→ **Text block**:
= = =

8.Term; Termination; Amendment.  This Agreement shall become effective with respect to the Fund on the same date as the Management Agreement between the Trust and Adviser becomes effective (it being understood that the Adviser shall notify the Sub-Adviser of the date of effectiveness of the Management Agreement as soon as reasonably practical after effectiveness), provided that it has been approved in the manner required by the 1940 Act, and shall remain in full force until the two-year anniversary of the date of its effectiveness unless sooner terminated as hereinafter provided.  This Agreement shall continue in force from year to year thereafter, but only as long as such continuance is specifically approved for the Fund at least annually in the manner required by the 1940 Act and the rules and regulations thereunder; provided, however, that if the continuation of this Agreement is not approved for the Fund, the Sub-Adviser may continue to serve in such capacity for the Fund in the manner and to the extent permitted by the 1940 Act and the rules and regulations thereunder.
 
This Agreement shall automatically terminate in the event of its assignment and may be terminated at any time without the payment of any penalty by the Adviser or the Sub-Adviser upon sixty (60) days’ written notice to the other parties.  This Agreement may also be terminated by the Fund by action of the Trust’s Board of Trustees or by a vote of a majority of the outstanding voting securities of such Fund upon sixty (60) days’ written notice to the Sub-Adviser by the Fund without payment of any penalty.
 
The terms “assignment” and “vote of a majority of the outstanding voting securities” shall have the meanings set forth in the 1940 Act and the rules and regulations thereunder.
 
Termination of this Agreement shall not affect the right of the Sub-Adviser to receive payments on any unpaid balance of the compensation described in Section 5 earned prior to such
 
 
-7-

 
 
termination and for any additional period during which the Sub-Adviser serves as such for the Fund, subject to applicable law.
 
9. Compliance Certification.  From time to time as requested by the Trust, Fund or Adviser, the Sub-Adviser shall provide such certifications with respect to Rule 38a-1 under the Investment Company Act of 1940, as amended, as are reasonably requested by the Fund or Adviser.  In addition, the Sub-Adviser will, from time to time, provide a written assessment of its compliance program in conformity with current industry standards that is reasonably acceptable to the Fund to enable the Fund to fulfill its obligations under Rule 38a-1 of the Investment Company Act of 1940, as amended.
 
10.Notice.  Any notice under this Agreement shall be sufficient in all respects if given in writing and delivered by commercial courier providing proof of delivery and addressed as follows or addressed to such other person or address as such party may designate for receipt of such notice.

= = =

→ **Dataset section**:
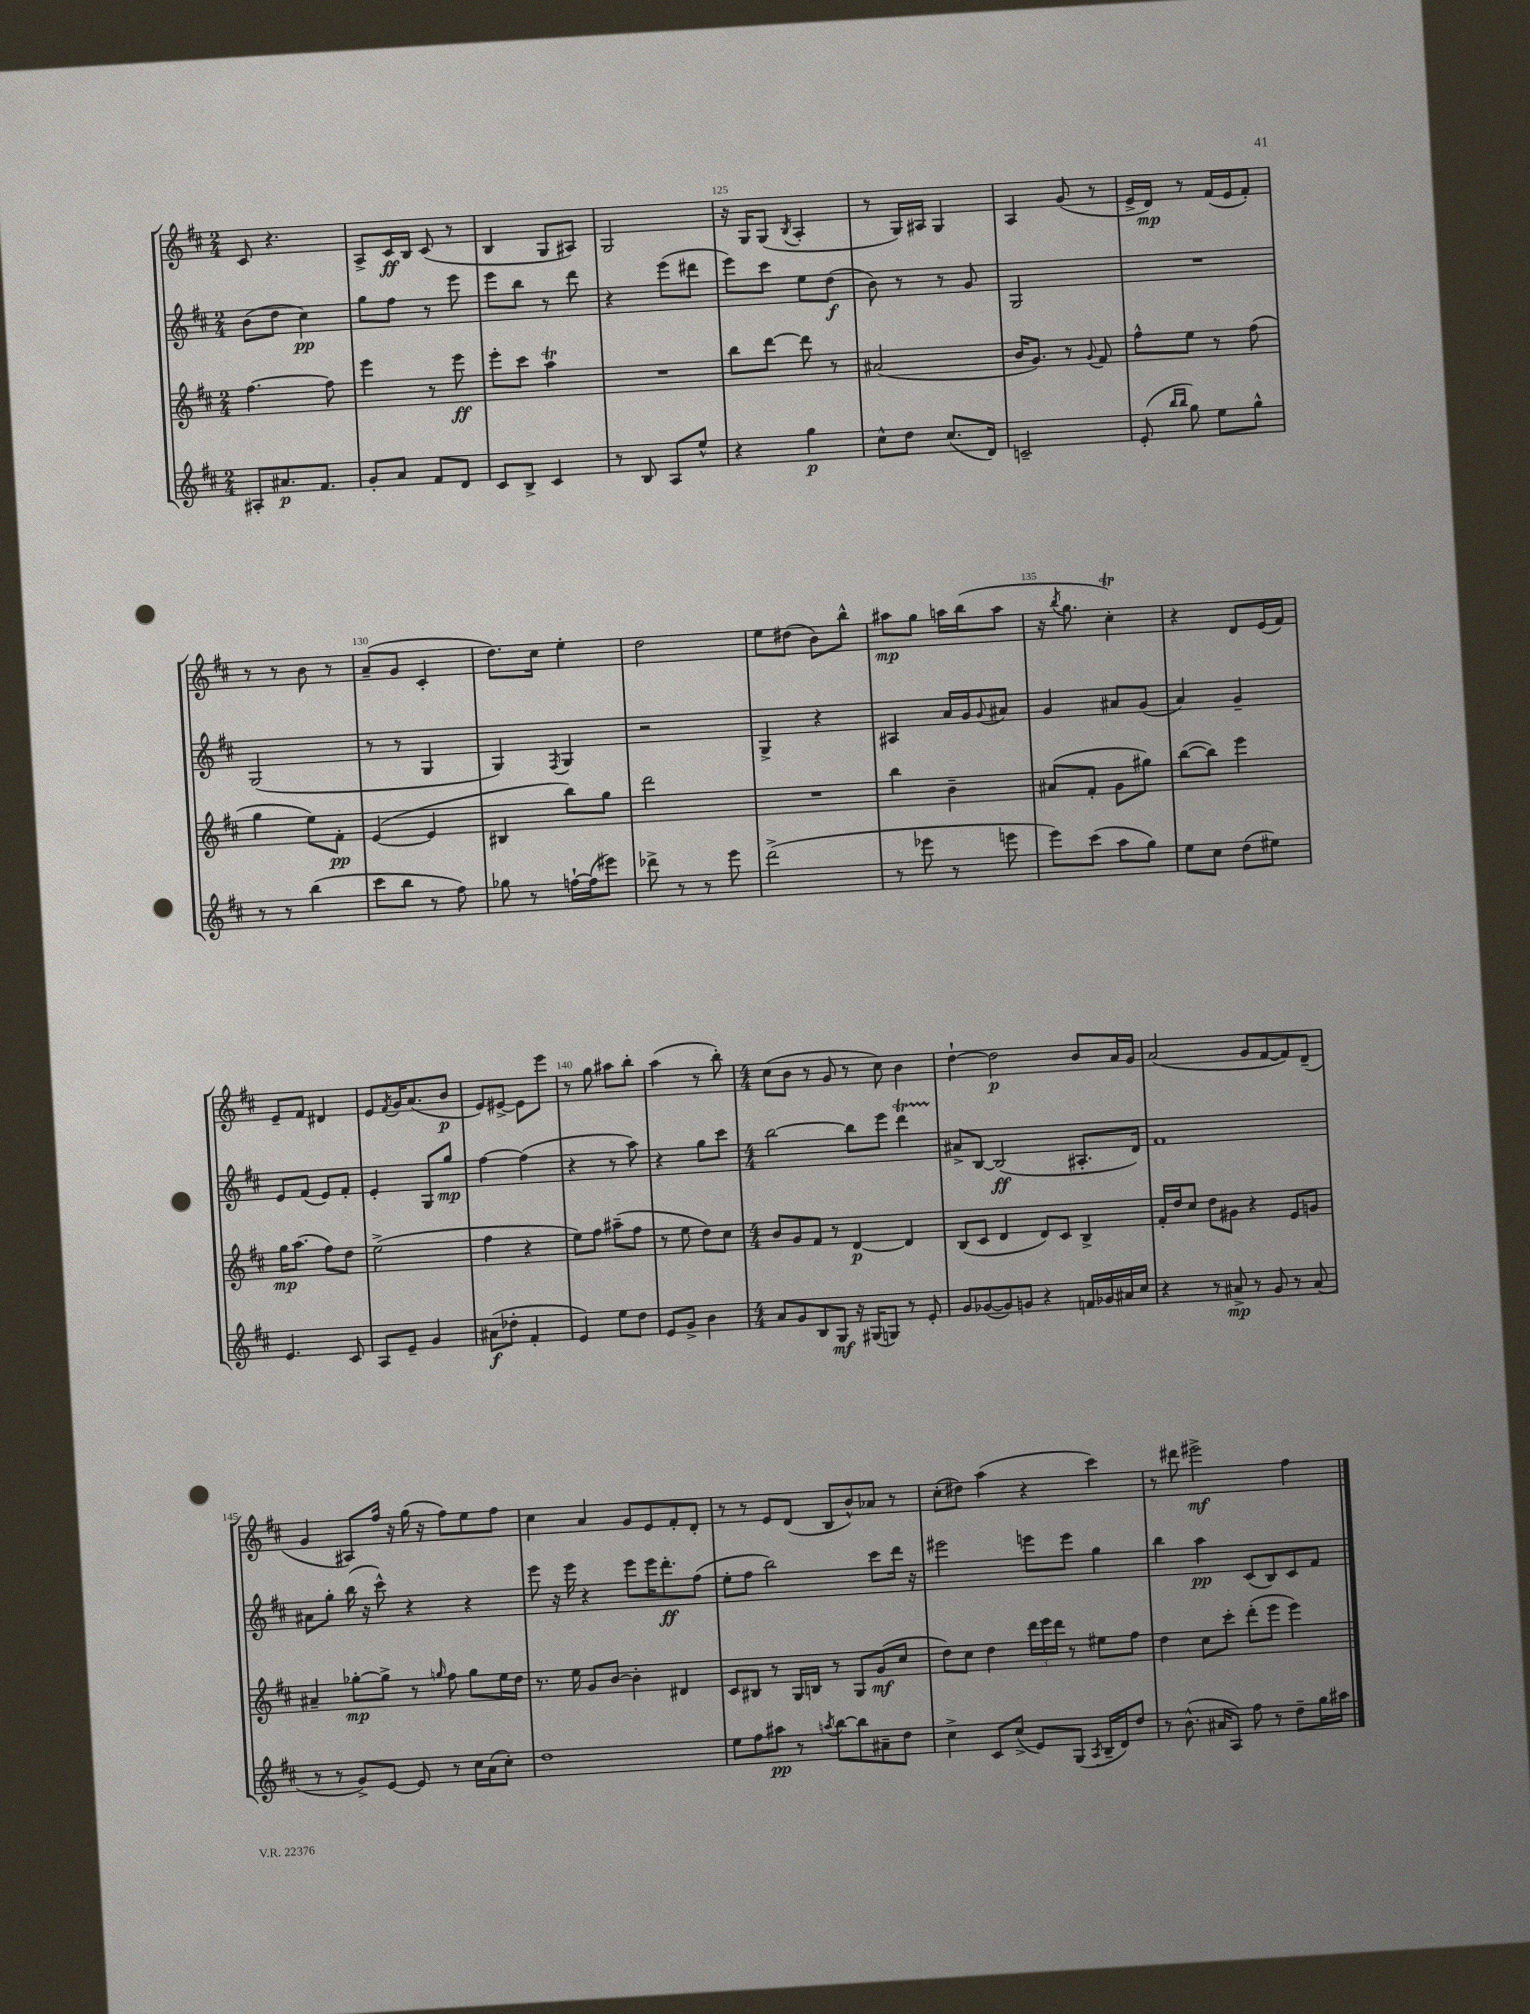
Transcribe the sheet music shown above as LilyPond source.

= = =

→ **Instructions for the task**: Continue the agreement text, picking up right after its last sentence. The data has no connection to the agreement text.

→ **Task response**:
If to the Adviser or the Trust:
If to the Sub-Adviser:
 
Destra Capital Advisors LLC
901 Warrenville Road, Suite 15
Lisle, IL 60532
 
If by Facsimile: (630) 241-4203
 
__________________________
__________________________
__________________________
 
If by Facsimile: (___) ________
 
11.Limitations on Liability.  All parties hereto are expressly put on notice of the Trust’s Agreement and Declaration of Trust and all amendments thereto, a copy of which is on file with the Secretary of the Commonwealth of Massachusetts, and the limitation of shareholder and trustee liability contained therein and a copy of which has been provided to the Sub-Adviser prior to the date hereof.  This Agreement is executed on behalf of the Fund by the Trust’s officers in their capacity as officers and not individually and are not binding upon any of the Trustees, officers, or shareholders of the Fund individually but the obligations imposed upon the Fund by this Agreement are binding only upon the assets and property of the Fund, and persons dealing with the Fund must look solely to the assets of the Fund and those assets belonging to the subject Fund, for the enforcement of any claims.
 
12.Miscellaneous.  The captions in this Agreement are included for convenience of reference only and in no way define or delimit any of the provisions hereof or otherwise affect their construction or effect.  This Agreement will be binding upon and shall inure to the benefit of the parties hereto and their respective successors.
 
13.Applicable Law.  This Agreement shall be construed in accordance with applicable federal law and (except as to Section 11 hereof which shall be construed in accordance with the laws of the Commonwealth of Massachusetts) the laws of the State of Illinois.
 
 
-8-

 
 
14.Amendment, Etc.  This Agreement may only be amended, or its provisions modified or waived, in a writing signed by the party against which such amendment, modification or waiver is sought to be enforced.
 
15.Authority.  Each party represents to the others that it is duly authorized and fully empowered to execute, deliver and perform this Agreement.  The Trust represents that engagement of the Sub-Adviser has been duly authorized by the Trust and it shareholders (to the extent required by the 1940 Act) in accordance with the provisions of Section 15 thereof, and the rules or exemptive orders of the Securities and Exchange Commission, and is in accordance with the Trust’s Declaration of Trust and other governing documents of the Trust.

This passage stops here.